# ABOUT THIS TASK
What is needed is an exact copy of the lines from the line holding "Load L_MainMenu, then" through the end of the material, with no other lines and no pictures.

# COLLECTED MATERIAL
==*==
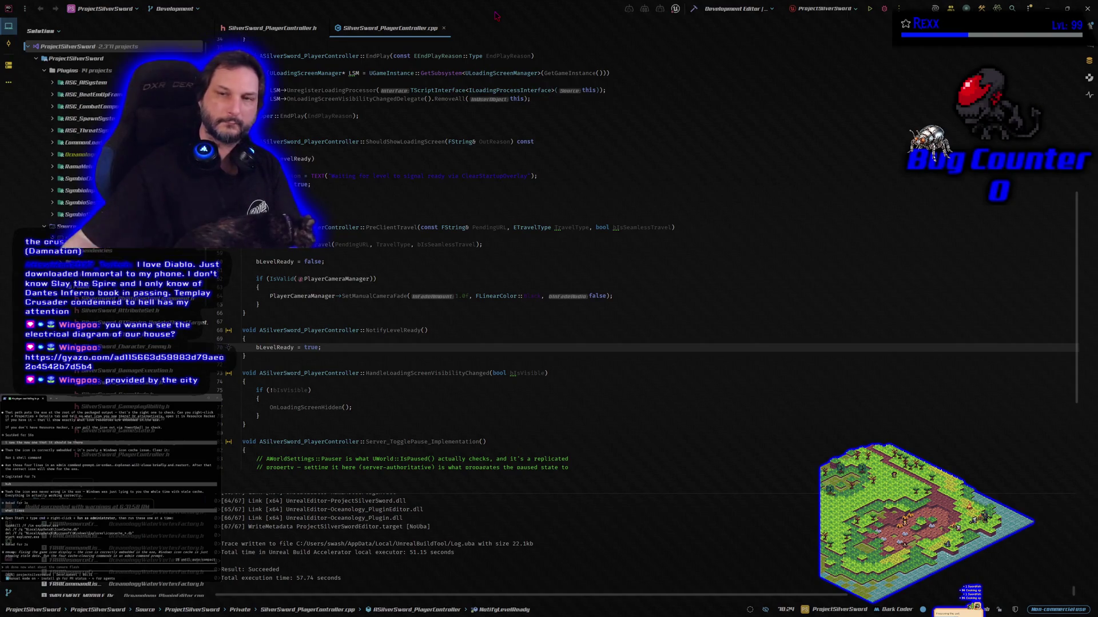
click(884, 8)
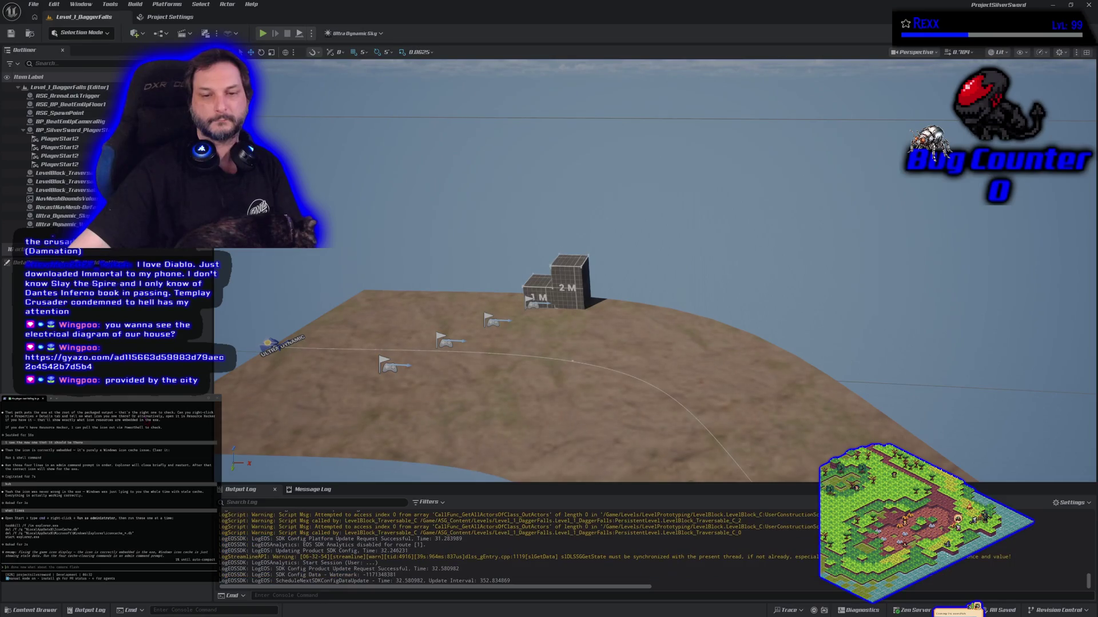
Load L_MainMenu, then filter Project Settings to 'Icon' to reach the Windows sword game icon.
click(31, 610)
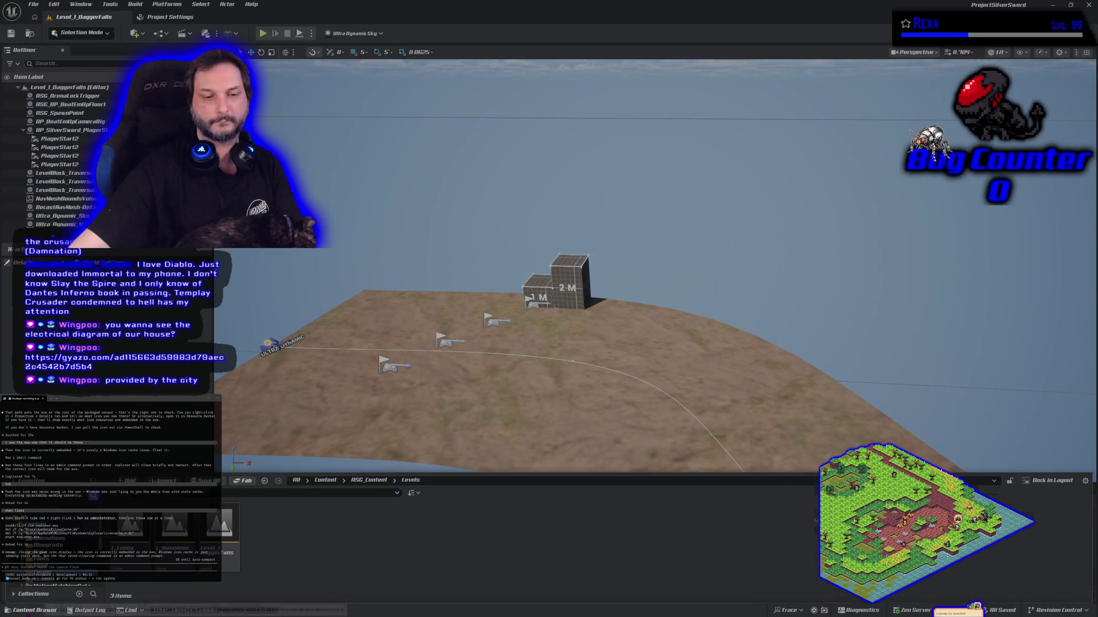
double_click(177, 569)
==*==
# WRITTEN ANSWER
Load L_MainMenu, then filter Project Settings to 'Icon' to reach the Windows sword game icon.
click(31, 610)
double_click(177, 569)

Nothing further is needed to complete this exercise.